Tuoba laticeps

Scientific classification
- Kingdom: Animalia
- Phylum: Arthropoda
- Subphylum: Myriapoda
- Class: Chilopoda
- Order: Geophilomorpha
- Family: Geophilidae
- Genus: Tuoba
- Species: T. laticeps
- Binomial name: Tuoba laticeps (Pocock, 1891)
- Synonyms: Geophilus laticeps Pocock, 1891; Geophilus hartmeyeri Attems, 1911; Geophilus hartmeyeri Attems, 1914;

= Tuoba laticeps =

- Genus: Tuoba
- Species: laticeps
- Authority: (Pocock, 1891)
- Synonyms: Geophilus laticeps Pocock, 1891, Geophilus hartmeyeri Attems, 1911, Geophilus hartmeyeri Attems, 1914

Species of centipede

Tuoba laticeps is a species of centipede in the Geophilidae family.
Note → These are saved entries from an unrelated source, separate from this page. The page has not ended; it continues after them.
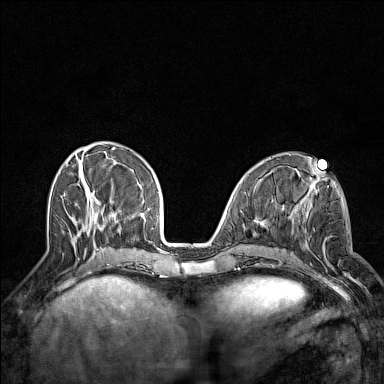
Breast MRI (dynamic contrast-enhanced), one axial slice. Dynamic contrast-enhanced series, time point 2 of 7 at this slice position (early post-contrast). 1.5 T. TE 1.8 ms, TR 5 ms. 1 mm slice thickness. 384 × 384 image matrix, field of view 300 × 300 mm. Female patient.
Annotated regions visible in this slice (semi-automatically segmented with operator editing):
- enhancing-tissue mask used for the functional tumour volume (all voxels passing the contrast-enhancement thresholds inside the analysis volume; usually the tumour): bounding box [x1, y1, x2, y2] px = [295, 205, 356, 282]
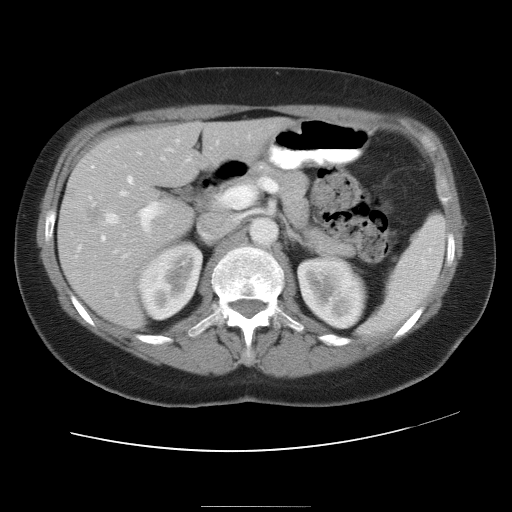
Contrast-enhanced abdominal CT, one axial slice. Position 18 of 30 along the scan axis. Reconstruction kernel STANDARD. 120 kVp. Soft-tissue window (W 400 / L 40 HU). 7.5 mm slice thickness. 512 × 512 image matrix, field of view 376 × 376 mm. Case-level facts recorded for this patient, not image findings: patient: male, age 73 years at operation; diagnosis: colorectal cancer liver metastases, imaged before liver resection; multiple liver metastases: no; largest metastasis: 3 cm; disease in both lobes: yes.
Outlined on this slice (outlined manually by an expert reader):
- hepatic veins: bounding box <106,157,164,223> (left, top, right, bottom; pixels)
- liver: <59,118,286,327>
- planned liver remnant (the part of the liver to remain after resection): <153,118,286,179>
- portal vein (with intrahepatic branches): <101,141,179,241>
- liver metastasis: <95,210,100,218>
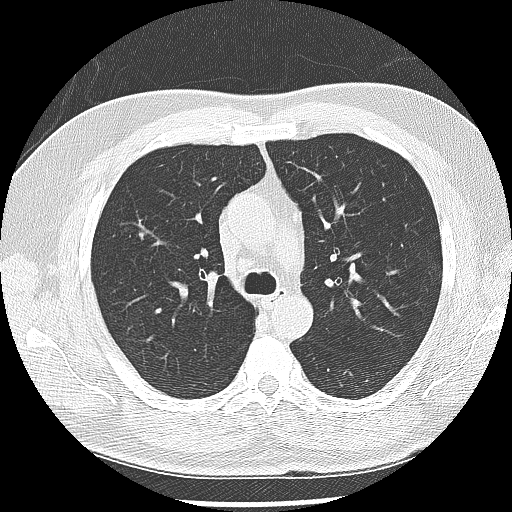
Low-dose screening chest CT, one axial slice. Position 180 of 265 along the scan axis. 120 kVp. Lung window (W 1500 / L -600 HU). 512 × 512 image matrix.
Outlined on this slice (expert manual segmentation):
- lesion 1 (tumor, upper lobe of right lung): box from (x=139, y=231) to (x=148, y=240) px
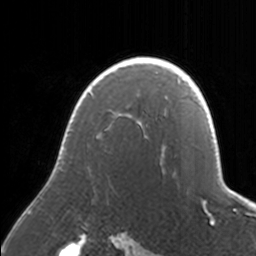
Breast MRI, one axial slice. Position 121 of 160 along the scan axis. Cropped to one breast. Dynamic contrast-enhanced series, time point 2 of 7 at this slice position (early post-contrast). 3 T. TE 1.7 ms, TR 4 ms. 256 × 256 image matrix. Female patient.
Annotated regions visible in this slice (semi-automatically segmented with operator editing):
- enhancing-tissue mask used for the functional tumour volume (all voxels passing the contrast-enhancement thresholds inside the analysis volume; usually the tumour): bounding box <90,57,171,155> (left, top, right, bottom; pixels)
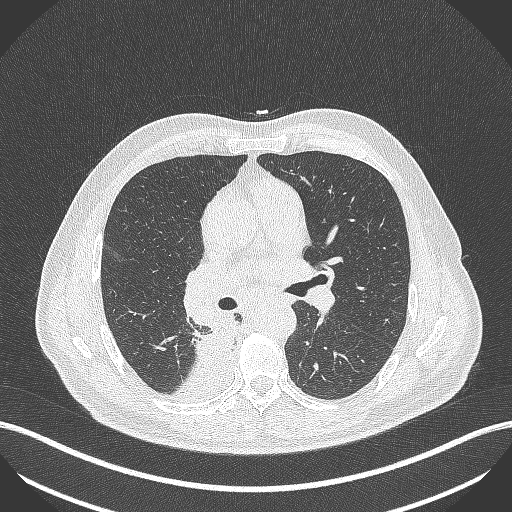
Chest CT, one axial slice; slice 266 of 451 in the series (ordered by position); 100 kVp; lung window (W 1500 / L -600 HU); 1 mm slice thickness; 512 × 512 image matrix. Male patient, age 61 years. Case-level facts recorded for this patient, not image findings: clinical TNM (as recorded): T1 N0 M0; histopathological grade: G3.
Structures marked on this image (bounding box drawn by a radiologist):
- lung tumour (recorded histology: small cell carcinoma): box from (x=192, y=308) to (x=245, y=373) px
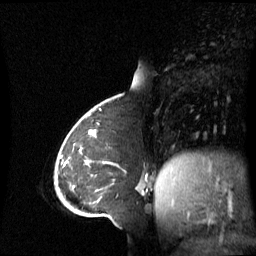
Breast MRI (dynamic contrast-enhanced), one sagittal slice. Position 20 of 60 along the scan axis. Dynamic contrast-enhanced series, image 2 of 3 at this slice position (ordered by acquisition). 1.5 T. TE 4.2 ms, TR 8.4 ms. 2.8 mm slice thickness. 256 × 256 image matrix, field of view 270 × 270 mm. Patient: female, 43 years. Case-level facts recorded for this patient, not image findings: setting: breast cancer imaged before/during neoadjuvant chemotherapy; receptor status: triple-negative.
Outlined on this slice (semi-automatic segmentation, software-assisted and operator-edited):
- analysis volume of interest (the breast-tissue region the enhancement analysis was run in; not a lesion): bounding box <69,137,143,198> (left, top, right, bottom; pixels)
- tumour enhancement mask (voxels above the 70 % enhancement threshold inside the analysis volume of interest): <107,162,110,164>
It is endemic to Australia, and was first described in 1891 by British zoologist Reginald Innes Pocock.

==Description==
This species is orange yellow throughout and can reach up to 23 mm in length. Males of this species have 43 to 59 pairs of legs; females have 45 to 59 leg pairs.

==Distribution==
The species occurs in Western Australia and Tasmania. The type locality is King Island in Bass Strait.

==Behaviour==
The centipedes are solitary terrestrial predators that inhabit plant litter, soil and rotting wood.